- [Task details]: Up to and including the line with "photomicrograph of renal", restate the material below word for word, beginning with its first line.

*** Opening Material to process ***

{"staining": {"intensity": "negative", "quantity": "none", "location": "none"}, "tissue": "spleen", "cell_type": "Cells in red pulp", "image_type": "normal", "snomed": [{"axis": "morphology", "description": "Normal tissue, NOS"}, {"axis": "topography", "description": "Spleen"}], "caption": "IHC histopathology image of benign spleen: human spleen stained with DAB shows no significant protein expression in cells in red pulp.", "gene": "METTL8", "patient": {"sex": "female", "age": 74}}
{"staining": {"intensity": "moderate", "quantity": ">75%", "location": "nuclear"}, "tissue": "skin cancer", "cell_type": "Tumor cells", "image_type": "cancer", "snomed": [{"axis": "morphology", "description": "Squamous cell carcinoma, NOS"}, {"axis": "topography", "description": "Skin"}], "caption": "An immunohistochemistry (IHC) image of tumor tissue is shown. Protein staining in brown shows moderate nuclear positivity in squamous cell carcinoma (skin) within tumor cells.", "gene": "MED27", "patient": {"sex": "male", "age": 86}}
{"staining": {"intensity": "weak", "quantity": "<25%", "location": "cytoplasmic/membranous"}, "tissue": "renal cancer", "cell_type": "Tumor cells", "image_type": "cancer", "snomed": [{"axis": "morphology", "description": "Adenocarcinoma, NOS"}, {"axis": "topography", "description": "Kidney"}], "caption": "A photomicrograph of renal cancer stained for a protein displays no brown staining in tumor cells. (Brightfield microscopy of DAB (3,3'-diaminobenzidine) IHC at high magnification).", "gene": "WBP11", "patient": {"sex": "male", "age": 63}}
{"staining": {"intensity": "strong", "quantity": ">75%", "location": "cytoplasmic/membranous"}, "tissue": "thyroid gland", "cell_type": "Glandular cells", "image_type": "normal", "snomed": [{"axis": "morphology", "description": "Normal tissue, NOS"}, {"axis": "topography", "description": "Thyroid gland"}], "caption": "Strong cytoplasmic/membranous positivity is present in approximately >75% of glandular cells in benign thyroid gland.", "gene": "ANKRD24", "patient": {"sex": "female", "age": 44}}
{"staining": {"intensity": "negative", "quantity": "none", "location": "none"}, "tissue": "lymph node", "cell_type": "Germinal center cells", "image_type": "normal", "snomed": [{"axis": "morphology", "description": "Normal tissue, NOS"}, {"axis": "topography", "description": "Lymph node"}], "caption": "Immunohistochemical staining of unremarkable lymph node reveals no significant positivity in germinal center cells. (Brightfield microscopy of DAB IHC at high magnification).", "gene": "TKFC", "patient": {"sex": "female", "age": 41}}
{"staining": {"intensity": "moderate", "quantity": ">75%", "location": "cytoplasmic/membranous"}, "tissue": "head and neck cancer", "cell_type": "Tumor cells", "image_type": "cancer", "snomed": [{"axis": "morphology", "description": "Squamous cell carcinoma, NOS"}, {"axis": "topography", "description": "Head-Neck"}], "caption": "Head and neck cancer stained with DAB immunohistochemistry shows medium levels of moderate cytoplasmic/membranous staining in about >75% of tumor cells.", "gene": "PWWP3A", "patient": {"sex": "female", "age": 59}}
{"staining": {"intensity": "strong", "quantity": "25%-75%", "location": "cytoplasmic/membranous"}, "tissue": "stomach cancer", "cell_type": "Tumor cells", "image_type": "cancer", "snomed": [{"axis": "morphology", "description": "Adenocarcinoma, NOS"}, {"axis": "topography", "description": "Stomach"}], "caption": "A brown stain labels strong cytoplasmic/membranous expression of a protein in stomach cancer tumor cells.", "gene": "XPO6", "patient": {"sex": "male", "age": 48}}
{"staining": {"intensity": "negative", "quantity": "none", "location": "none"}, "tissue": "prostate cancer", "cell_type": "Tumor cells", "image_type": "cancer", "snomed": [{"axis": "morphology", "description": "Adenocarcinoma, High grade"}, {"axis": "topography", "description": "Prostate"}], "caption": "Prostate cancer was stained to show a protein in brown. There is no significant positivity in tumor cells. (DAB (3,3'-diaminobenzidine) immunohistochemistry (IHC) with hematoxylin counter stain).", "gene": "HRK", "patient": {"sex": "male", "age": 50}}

*** Closing Material to process ***

- [Answer to this problem]:
{"staining": {"intensity": "negative", "quantity": "none", "location": "none"}, "tissue": "spleen", "cell_type": "Cells in red pulp", "image_type": "normal", "snomed": [{"axis": "morphology", "description": "Normal tissue, NOS"}, {"axis": "topography", "description": "Spleen"}], "caption": "IHC histopathology image of benign spleen: human spleen stained with DAB shows no significant protein expression in cells in red pulp.", "gene": "METTL8", "patient": {"sex": "female", "age": 74}}
{"staining": {"intensity": "moderate", "quantity": ">75%", "location": "nuclear"}, "tissue": "skin cancer", "cell_type": "Tumor cells", "image_type": "cancer", "snomed": [{"axis": "morphology", "description": "Squamous cell carcinoma, NOS"}, {"axis": "topography", "description": "Skin"}], "caption": "An immunohistochemistry (IHC) image of tumor tissue is shown. Protein staining in brown shows moderate nuclear positivity in squamous cell carcinoma (skin) within tumor cells.", "gene": "MED27", "patient": {"sex": "male", "age": 86}}
{"staining": {"intensity": "weak", "quantity": "<25%", "location": "cytoplasmic/membranous"}, "tissue": "renal cancer", "cell_type": "Tumor cells", "image_type": "cancer", "snomed": [{"axis": "morphology", "description": "Adenocarcinoma, NOS"}, {"axis": "topography", "description": "Kidney"}], "caption": "A photomicrograph of renal cancer stained for a protein displays no brown staining in tumor cells. (Brightfield microscopy of DAB (3,3'-diaminobenzidine) IHC at high magnification).", "gene": "WBP11", "patient": {"sex": "male", "age": 63}}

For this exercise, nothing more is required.